Every line of the records below from the line with "the spray tips." up to and including the line with "6. Open the" must be reproduced exactly, and no line outside that range.
# # # # #
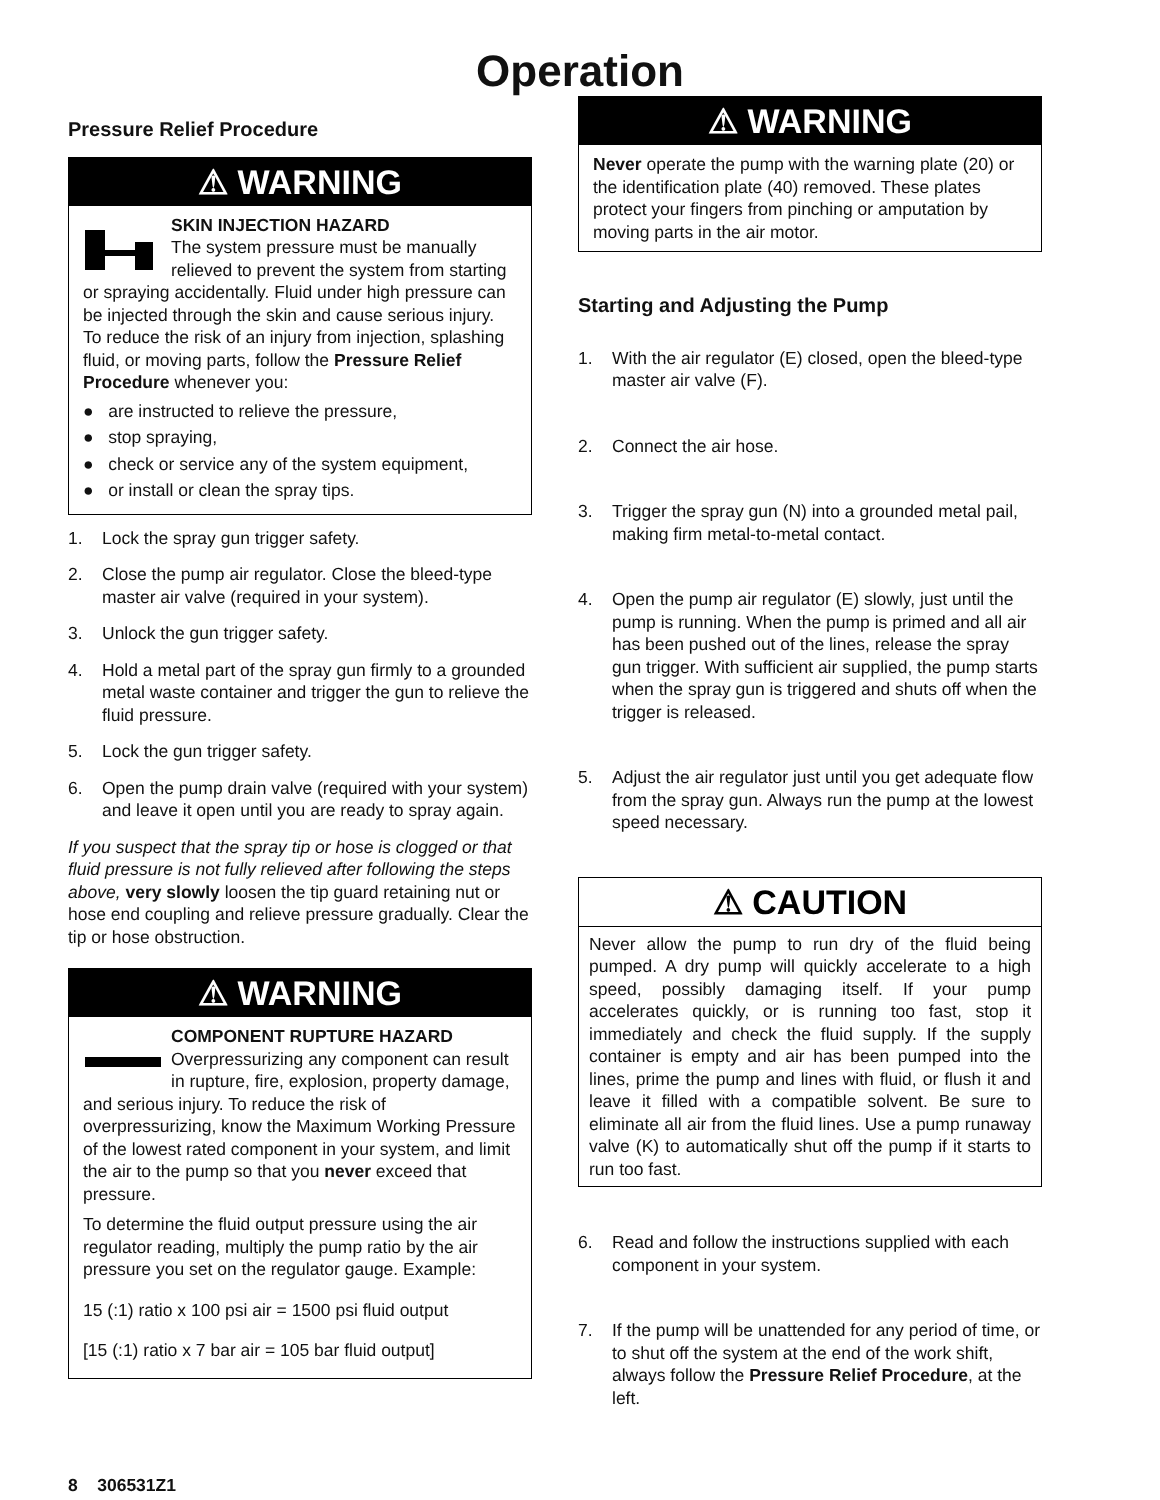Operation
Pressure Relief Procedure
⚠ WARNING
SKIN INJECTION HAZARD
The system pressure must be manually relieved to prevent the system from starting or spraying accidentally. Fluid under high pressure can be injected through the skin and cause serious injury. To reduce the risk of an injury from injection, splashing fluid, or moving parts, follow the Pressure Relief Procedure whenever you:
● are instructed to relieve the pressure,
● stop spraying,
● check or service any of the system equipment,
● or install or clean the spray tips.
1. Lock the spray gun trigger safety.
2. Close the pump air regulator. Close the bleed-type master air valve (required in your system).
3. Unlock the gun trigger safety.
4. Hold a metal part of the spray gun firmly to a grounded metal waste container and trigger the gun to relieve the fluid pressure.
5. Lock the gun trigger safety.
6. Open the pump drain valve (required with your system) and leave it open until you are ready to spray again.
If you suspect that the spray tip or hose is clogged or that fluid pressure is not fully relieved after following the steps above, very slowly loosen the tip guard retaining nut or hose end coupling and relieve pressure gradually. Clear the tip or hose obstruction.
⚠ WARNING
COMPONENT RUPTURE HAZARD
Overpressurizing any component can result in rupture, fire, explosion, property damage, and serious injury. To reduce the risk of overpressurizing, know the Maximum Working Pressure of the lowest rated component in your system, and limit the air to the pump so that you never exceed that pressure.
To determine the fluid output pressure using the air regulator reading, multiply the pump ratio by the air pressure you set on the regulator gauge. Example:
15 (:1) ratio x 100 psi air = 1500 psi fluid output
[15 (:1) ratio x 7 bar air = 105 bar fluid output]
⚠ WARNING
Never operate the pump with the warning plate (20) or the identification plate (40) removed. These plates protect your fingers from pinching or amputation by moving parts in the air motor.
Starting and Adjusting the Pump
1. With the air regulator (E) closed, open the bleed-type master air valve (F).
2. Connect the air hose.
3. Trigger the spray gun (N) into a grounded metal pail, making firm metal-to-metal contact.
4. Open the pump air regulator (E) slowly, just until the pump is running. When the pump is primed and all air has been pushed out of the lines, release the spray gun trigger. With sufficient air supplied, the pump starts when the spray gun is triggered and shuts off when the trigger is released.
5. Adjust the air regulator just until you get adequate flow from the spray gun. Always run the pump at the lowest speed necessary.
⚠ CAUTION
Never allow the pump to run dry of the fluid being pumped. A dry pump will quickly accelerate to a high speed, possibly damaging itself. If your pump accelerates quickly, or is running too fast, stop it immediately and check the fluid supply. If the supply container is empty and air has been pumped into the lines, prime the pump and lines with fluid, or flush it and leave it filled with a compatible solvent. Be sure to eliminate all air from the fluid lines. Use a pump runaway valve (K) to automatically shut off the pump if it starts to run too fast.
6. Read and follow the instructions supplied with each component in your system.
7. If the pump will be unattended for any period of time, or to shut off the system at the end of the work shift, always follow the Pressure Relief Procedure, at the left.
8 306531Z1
# # # # #
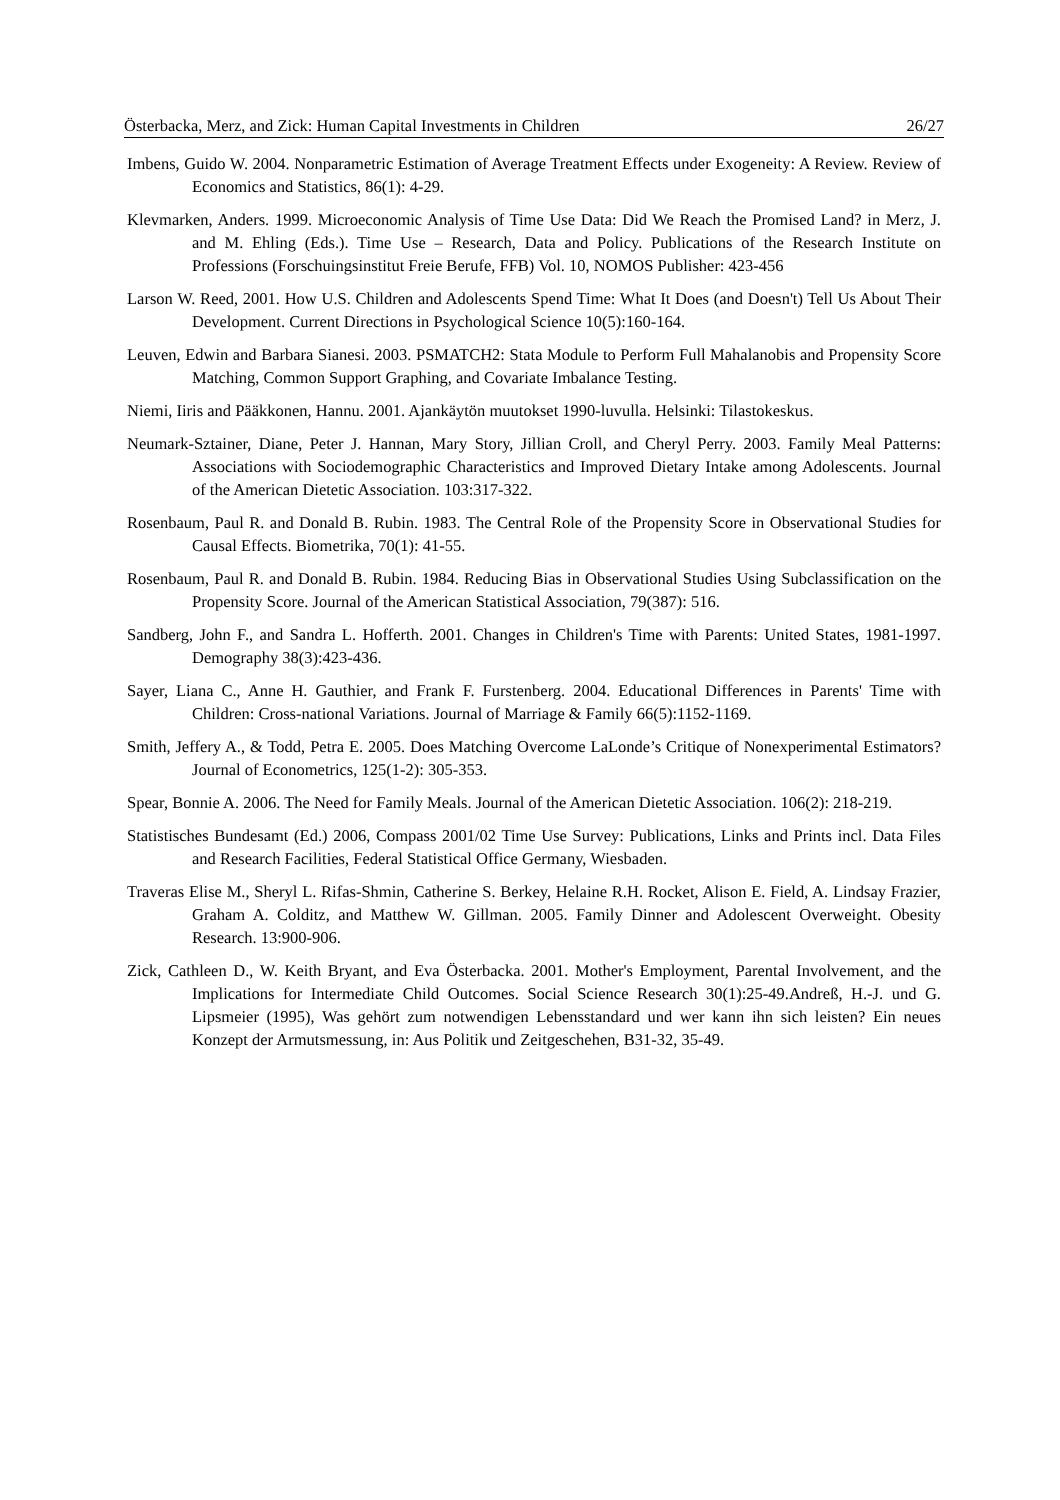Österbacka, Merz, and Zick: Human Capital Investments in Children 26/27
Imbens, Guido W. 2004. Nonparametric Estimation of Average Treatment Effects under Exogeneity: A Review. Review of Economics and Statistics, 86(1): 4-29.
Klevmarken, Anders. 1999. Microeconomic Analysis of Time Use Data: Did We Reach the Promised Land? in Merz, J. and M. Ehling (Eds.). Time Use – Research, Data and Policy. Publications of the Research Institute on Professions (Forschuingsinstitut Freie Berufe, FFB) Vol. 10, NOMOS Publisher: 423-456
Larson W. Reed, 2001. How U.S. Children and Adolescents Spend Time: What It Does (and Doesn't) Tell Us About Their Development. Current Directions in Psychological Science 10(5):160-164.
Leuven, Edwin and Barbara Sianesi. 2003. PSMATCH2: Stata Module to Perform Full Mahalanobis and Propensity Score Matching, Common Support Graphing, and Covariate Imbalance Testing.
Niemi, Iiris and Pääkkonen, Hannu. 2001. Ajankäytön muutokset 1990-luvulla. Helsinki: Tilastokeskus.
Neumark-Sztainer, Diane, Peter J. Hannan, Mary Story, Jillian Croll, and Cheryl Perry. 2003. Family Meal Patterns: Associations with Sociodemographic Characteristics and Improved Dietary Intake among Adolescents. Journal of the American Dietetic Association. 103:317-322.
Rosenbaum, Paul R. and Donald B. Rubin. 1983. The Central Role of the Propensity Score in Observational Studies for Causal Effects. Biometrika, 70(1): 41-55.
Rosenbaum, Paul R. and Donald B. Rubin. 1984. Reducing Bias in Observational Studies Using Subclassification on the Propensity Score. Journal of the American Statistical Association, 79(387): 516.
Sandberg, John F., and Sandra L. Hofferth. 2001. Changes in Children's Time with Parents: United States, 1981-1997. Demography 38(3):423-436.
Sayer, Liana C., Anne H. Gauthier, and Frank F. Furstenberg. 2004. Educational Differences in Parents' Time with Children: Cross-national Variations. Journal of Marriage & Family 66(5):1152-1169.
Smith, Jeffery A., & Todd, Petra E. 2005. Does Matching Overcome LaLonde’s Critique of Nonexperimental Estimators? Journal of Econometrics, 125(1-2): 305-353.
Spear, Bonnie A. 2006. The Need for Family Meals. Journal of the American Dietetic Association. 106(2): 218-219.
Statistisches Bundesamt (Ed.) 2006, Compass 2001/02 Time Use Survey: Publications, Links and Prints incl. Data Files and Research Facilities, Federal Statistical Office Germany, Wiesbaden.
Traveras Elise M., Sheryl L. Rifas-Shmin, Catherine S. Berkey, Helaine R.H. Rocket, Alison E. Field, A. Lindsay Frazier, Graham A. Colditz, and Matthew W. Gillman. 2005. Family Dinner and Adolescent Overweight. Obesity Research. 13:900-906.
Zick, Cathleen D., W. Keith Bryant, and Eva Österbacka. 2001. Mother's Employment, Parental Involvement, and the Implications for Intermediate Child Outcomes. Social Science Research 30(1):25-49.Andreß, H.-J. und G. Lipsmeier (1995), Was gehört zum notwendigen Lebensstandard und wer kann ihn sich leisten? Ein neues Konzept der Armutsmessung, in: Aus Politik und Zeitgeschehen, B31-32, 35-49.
# # # # #
> _WRITTEN SOLUTION_
● or install or clean the spray tips.
1. Lock the spray gun trigger safety.
2. Close the pump air regulator. Close the bleed-type master air valve (required in your system).
3. Unlock the gun trigger safety.
4. Hold a metal part of the spray gun firmly to a grounded metal waste container and trigger the gun to relieve the fluid pressure.
5. Lock the gun trigger safety.
6. Open the pump drain valve (required with your system) and leave it open until you are ready to spray again.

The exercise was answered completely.